This will be an article that tells you what expected goals (xG) is, what it isn’t, and solves all the debates about it once and for all. Or, at least, I expect it to.
At its simplest, the statistic is a measure of chance quality. Shots are given an xG value based on a number of factors, like where a shot was taken and what led up to it (there’s more on this here).
Most confusion around the metric, and how it’s used, probably comes down to the word ‘expected’. It’s there because of xG’s value in predicting how many goals a team will score in the future, based on how many expected goals they’ve had to date. Generally, xG performs better at this than the actual goals a team’s scored up to that point, and also better than the number of shots.
However, most of the time that expected goals is used, it’s used as a ‘descriptive’ statistic: to describe what’s already happened. “The xG in this match was 1.2 to 0.9”, “this player has scored 10 goals from 5.6xG”, “this team are underperforming their expected goals” — all descriptive uses of the stat.
This matters because xG isn’t some kind of safety net when talking about what’ll happen in the future; it only means that the expected goals will be a bit better of an indicator than goals and shots. The potential potholes in analysing football often still remain.
To break this down, let’s separate the causes of football results into three broad categories: luck, form, and genuine quality. Genuine quality could be like saying that a player is capable of 6/10 performances to 8/10 ones; good form might be a run of 8/10 matches; and luck might be that one of their mishit crosses floated into the back of the net.
While expected goals is a helpful tool, over small sample sizes it doesn’t necessarily separate any of these three.
A striker who’s hit five goals from shots worth 2.5xG might be lucky or an in-form finisher — without analysing each shot it’s somewhat difficult to tell which. However, either way, an important thing to know is that neither is likely to keep up; both luck and form tend to fluctuate and balance themselves out.
It takes a pretty large amount of shots to be able to tell for sure whether a player who’s scoring more or fewer times than their xG suggests is a good or bad finisher. We’re talking multiple seasons’ worth of time, and because it’s about the number of shots taken it’ll take longer to be sure about players who take fewer shots.

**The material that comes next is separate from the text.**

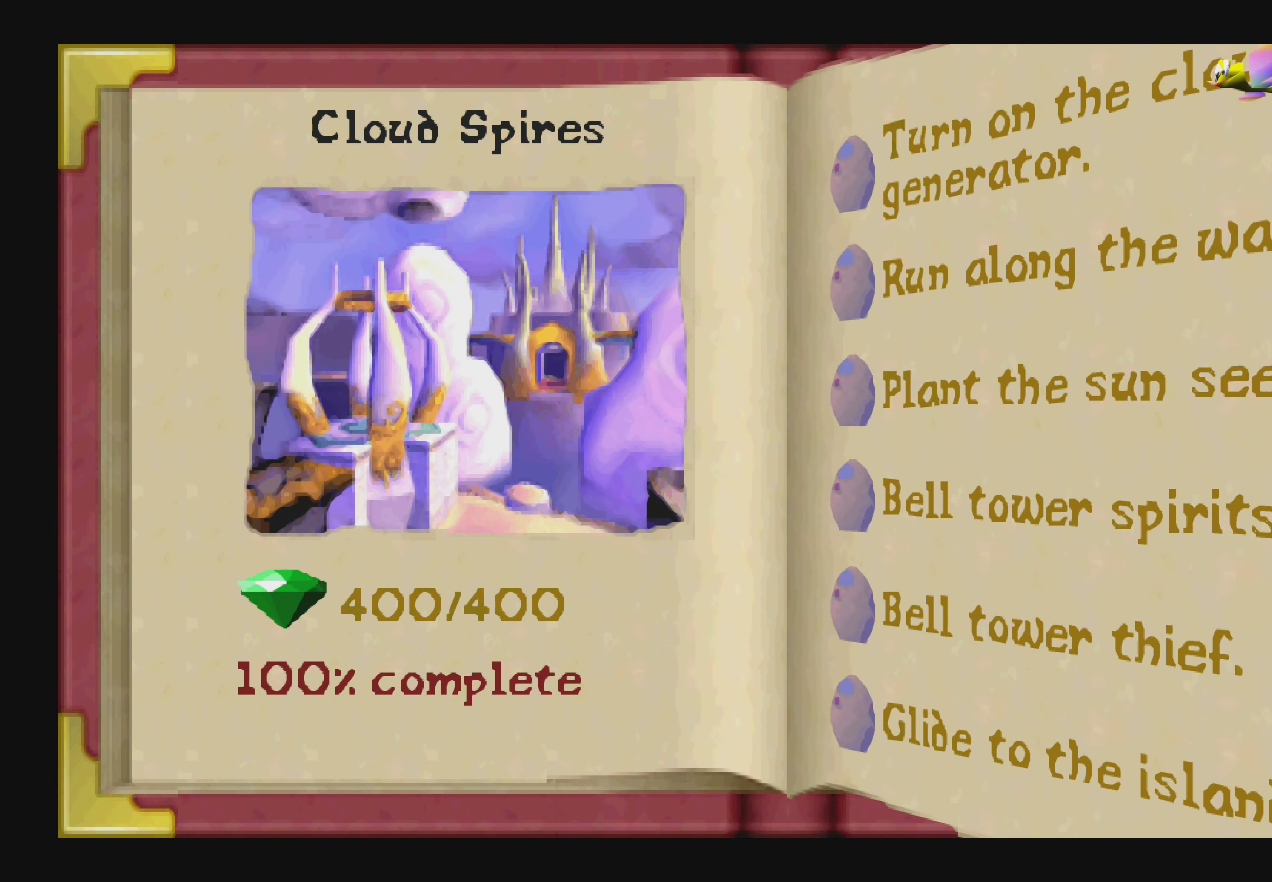
{"buttons": [], "left_stick": "center", "right_stick": "center", "events": [[33, "DPAD_LEFT", "down"], [133, "DPAD_LEFT", "up"], [283, "DPAD_LEFT", "down"], [433, "DPAD_LEFT", "up"]]}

But expected goals itself can be influenced by runs of form. The 2.5xG that the striker got might be a rough spell of form for them — maybe their movement’s a little off from what it usually is and they’re not sensing opportunities like they usually do.
The existence of expected goals at least gives you an indication of whether their good form is in their conversion of chances or in the getting of chances in the first place. Beyond that, the advantage in this scenario is just like any other statistic — extra information, which you’re able to get without having to obtain it yourself by watching the player closely.

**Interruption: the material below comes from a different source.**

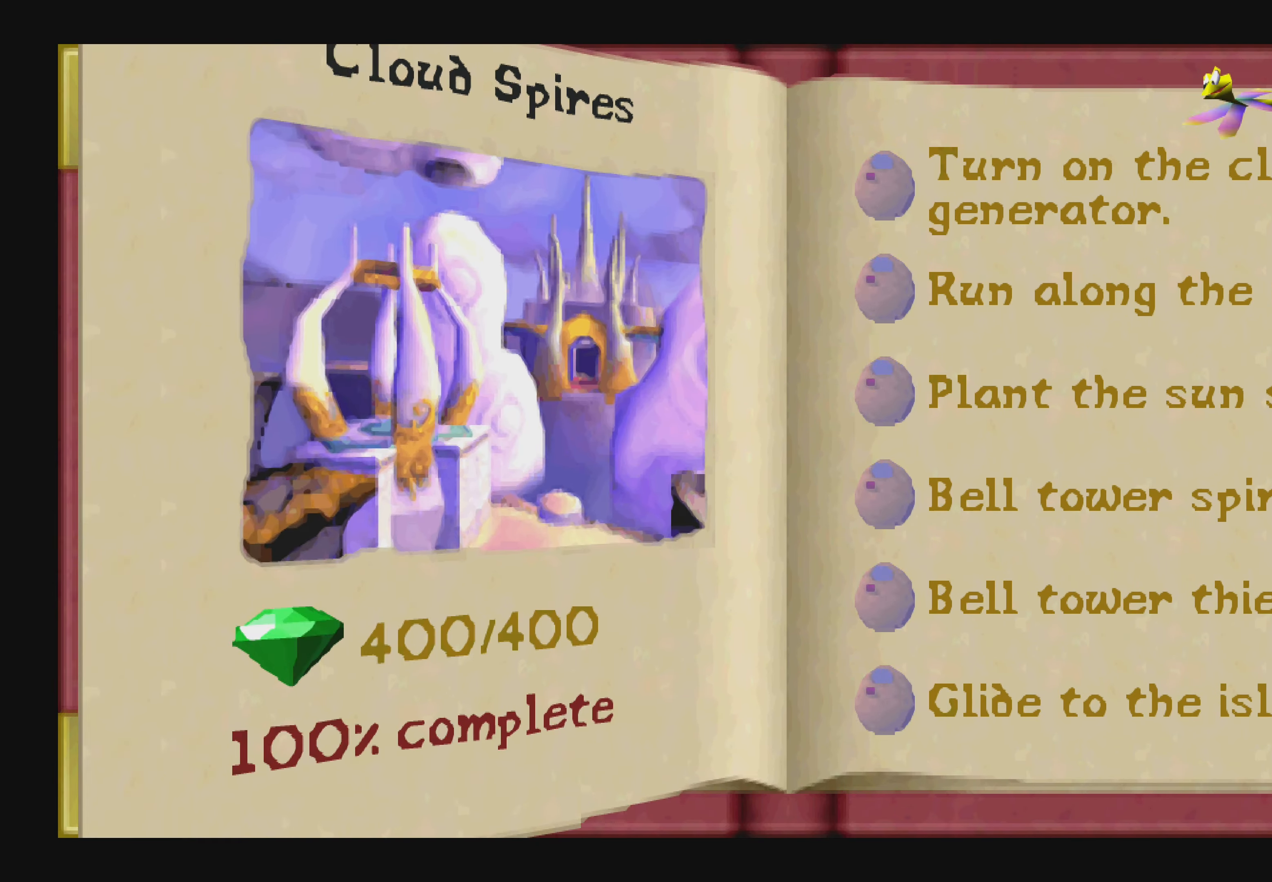
{"buttons": ["DPAD_LEFT"], "left_stick": "center", "right_stick": "center", "events": [[17, "DPAD_LEFT", "down"], [150, "DPAD_LEFT", "up"], [283, "DPAD_LEFT", "down"], [350, "DPAD_LEFT", "up"], [483, "DPAD_LEFT", "down"]]}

Like with practically everything though, more data means you can be slightly more sure of what’s going on. A striker scoring more than their expected goals? Probably just a run of good form, unless perhaps they’ve consistently scored more than their expected goals over the past few years. A player whose goals have dried up coming back from injury? If their xG is still good then maybe this is just a finishing slump; it might still be temporary even if their xG is bad; but to know for sure you’ll probably have to wait a little longer.
An example from the 2020/21 Premier League season is Brighton. It’s been much commented-on that they’re scoring less often than their expected goals figures might anticipate.
The dominant theory is that their forwards just aren’t much good, and that the team are struggling to finish their chances. If that was the case, we’d expect them to have been underperforming their expected goals pretty consistently throughout the season.
However, with some fluctuations here and there, Brighton were pretty in line with their xG across the first two months of the season (by Twenty3’s model). They might have missed some decent chances, but they made up for that by converting some of the less-likely ones.
It’s only since late November that their attacking underperformance has really been consistent, and even then there was a sustained spell of stability across the festive period.
This isn’t necessarily a definitive sign of bad strikers though, and nothing proves that quite like 2020/21 Brighton themselves. You may be remembering that, although Brighton weren’t underperforming their expected goals for the first two months of the season there was still a narrative around their misfortune. And they were unlucky! Just, it was on the defensive end.
Until around December, Brighton’s opponents kept scoring more goals than the expected goals would suggest. Then it stabilised for about a month. And then over January that cumulative difference that had built up between goals conceded and xG conceded started to be eaten away. It’ll keep fluctuating until the season closes, but there has been a time when there’s barely been a difference at all.
There are two points here. The first is that runs of form can last for several months, and just because things haven’t gone back to normal after a couple of games doesn’t mean they won’t. The second is that sometimes there are multiple factors at play — sometimes building on top of each other, sometimes cancelling each other out — that make analysis complex.
If you only had goals to work with, the additional information that xG provides would be really useful. But now that we all have access to both, it’s the analytical skills that separate good use from bad.